Kurzweil predicts that by 2029 our brains will fuse with machines and the event will usher in a new ‘techno-utopia’ where according to his evangel:
“We’re going to be able to meet the physical needs of all humans. We’re going to expand our minds and exemplify those artistic qualities that we value.”
Another noted technologist, Elon Musk, struck a far more cautionary tone in October 2014: “With artificial intelligence we are summoning the demon.”
7 Reasons Why Transhumanism is the Greatest Threat to the Human Species
Digital Control Machine Will Never Sleep
It’s easy to drown in the multifarious, conceptual and jargonistic details – the techno-babble and giddy utopianism.
But the simplest observation is also the best and most essential – in a few short years we will already be in a future where every interaction with any electronic device, technology or landscape will most likely be recorded, stored, analysed and actioned.
Every phone conversation will be harvested for advertising data; every comment, search or online visit yielding the raw stuff of social engineering and opinion/vote massaging; every opinion big data grist for the ‘Shock Doctrine’ mill: a traitorous crop of domestic appliances will report on conversations, sleep, ablution and eating habits as online algorithms patrol like nano-ThoughtPolice – reporting social media infractions to employers and state bodies.
Always on – always transmitting – always analysing and evolving: the Digital Control Machine will never sleep.
It is, in the most basic form, a nightmare world of permanent, inescapable surveillance and panopticon monitoring: a Technological Prison that serves up constant entertainments and distractions with the small, dutiful price of mental conditioning and omniscient servitude.
Permanently connected to ‘the Cloud’, a remotely controlled and infinite feedback system that modulates mood, thought, opinion and activity. Soon we will be digital puppets, addicted to ‘sticky’ devices and rewarded for our compliance by serotonin hits and endless ‘content’.
In 1984 George Orwell imagined a brutal dystopia of regimented ‘Thought Police’ and perpetual war.
Previously, Aldous Huxley’s Brave New World described a future of bio-chemical thought/mood enhancement and control through the cheerfully prescribed and gladly ingested ‘soma’ of ritualised and inescapable entertainments and obligatory trivia and tribal custom.
Our near-tomorrow will likely be a hybrid of the two – swift, final technological punishment for the troublesome ‘Michael Hastings’ types (those who have transgressed beyond rehabilitation) – and endless, comfortable distraction for those who submit meekly to the gilded techno-cage.

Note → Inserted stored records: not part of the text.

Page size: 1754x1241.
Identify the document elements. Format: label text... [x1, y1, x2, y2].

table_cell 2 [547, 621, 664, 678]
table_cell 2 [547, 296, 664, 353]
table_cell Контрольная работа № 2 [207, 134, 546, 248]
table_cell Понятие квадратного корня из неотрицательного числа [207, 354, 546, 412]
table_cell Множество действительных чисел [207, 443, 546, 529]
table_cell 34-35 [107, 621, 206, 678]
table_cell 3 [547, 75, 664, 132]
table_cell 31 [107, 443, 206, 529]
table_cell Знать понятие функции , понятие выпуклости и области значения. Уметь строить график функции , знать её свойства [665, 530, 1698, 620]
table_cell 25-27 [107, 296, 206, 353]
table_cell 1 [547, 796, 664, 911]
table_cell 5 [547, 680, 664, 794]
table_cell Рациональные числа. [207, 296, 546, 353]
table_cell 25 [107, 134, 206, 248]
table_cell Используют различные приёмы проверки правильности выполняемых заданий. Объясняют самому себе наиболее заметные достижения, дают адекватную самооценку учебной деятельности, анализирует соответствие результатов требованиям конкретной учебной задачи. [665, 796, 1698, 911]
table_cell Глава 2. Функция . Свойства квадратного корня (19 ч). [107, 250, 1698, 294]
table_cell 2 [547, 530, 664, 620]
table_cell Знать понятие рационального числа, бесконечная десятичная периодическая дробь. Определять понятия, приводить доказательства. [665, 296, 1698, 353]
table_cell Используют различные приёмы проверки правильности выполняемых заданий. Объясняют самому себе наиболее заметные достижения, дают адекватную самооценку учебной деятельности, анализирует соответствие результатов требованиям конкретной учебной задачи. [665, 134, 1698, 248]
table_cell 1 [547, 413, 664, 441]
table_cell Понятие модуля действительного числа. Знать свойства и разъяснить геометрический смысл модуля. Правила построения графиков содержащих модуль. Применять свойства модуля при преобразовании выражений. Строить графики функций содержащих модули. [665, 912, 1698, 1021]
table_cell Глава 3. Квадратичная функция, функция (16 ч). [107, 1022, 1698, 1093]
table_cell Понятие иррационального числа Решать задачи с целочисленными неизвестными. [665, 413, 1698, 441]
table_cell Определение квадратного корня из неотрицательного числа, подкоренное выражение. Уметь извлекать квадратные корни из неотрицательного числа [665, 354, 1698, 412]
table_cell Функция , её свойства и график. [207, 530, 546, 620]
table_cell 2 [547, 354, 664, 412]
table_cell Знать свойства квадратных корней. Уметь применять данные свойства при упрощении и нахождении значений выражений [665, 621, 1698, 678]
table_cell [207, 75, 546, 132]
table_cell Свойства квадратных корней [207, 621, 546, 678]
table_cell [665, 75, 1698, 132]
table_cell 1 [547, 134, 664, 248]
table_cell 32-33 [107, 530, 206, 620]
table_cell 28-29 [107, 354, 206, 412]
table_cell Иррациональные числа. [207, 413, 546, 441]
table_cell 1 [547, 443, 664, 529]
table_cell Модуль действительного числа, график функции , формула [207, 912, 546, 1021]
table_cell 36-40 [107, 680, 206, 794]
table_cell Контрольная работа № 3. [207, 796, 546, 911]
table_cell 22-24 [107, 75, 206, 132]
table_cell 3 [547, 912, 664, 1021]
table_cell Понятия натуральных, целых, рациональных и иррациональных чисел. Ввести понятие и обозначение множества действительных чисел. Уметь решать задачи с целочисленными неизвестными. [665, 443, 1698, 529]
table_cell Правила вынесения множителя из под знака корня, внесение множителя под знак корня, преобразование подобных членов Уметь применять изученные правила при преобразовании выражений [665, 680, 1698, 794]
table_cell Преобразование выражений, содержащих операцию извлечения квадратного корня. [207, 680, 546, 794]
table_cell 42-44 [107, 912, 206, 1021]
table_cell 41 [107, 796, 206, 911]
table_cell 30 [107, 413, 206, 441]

A soft, warm and luxurious digital boot “stamping on a human face – forever.”
Human society’s breathless race to embrace dehumanising and inherently totalitarian technologies must have an end point.
It’s possible to form a cogent argument that recent political ‘shocks’ and developments (the election of Donald Trump, Brexit, the impending demise of the EU and UN) are in some sense the manifestation of a sublimated rejection of technology (and the government/ economic/ corporate systems empowered by technology) from a dazzled, bewildered but instinctively antagonistic herd-populace.
Is it to be war between those Transhumans who accept and rejoice in their hybridisation into the matrix of omniscient ideological control technologies (an adjunct of the modern permanent state of entertainment/distraction and doctrinal/behavioural feedback), and those on the margins who knowingly or intuitively reject the encroachment of optic fibre, microwave blast and touch-screen texture into every last human domain of flesh, thought, sinew and soul?
The Final War – the ragtag remnants of man-kind against man-machine. Tesh versus NonTesh.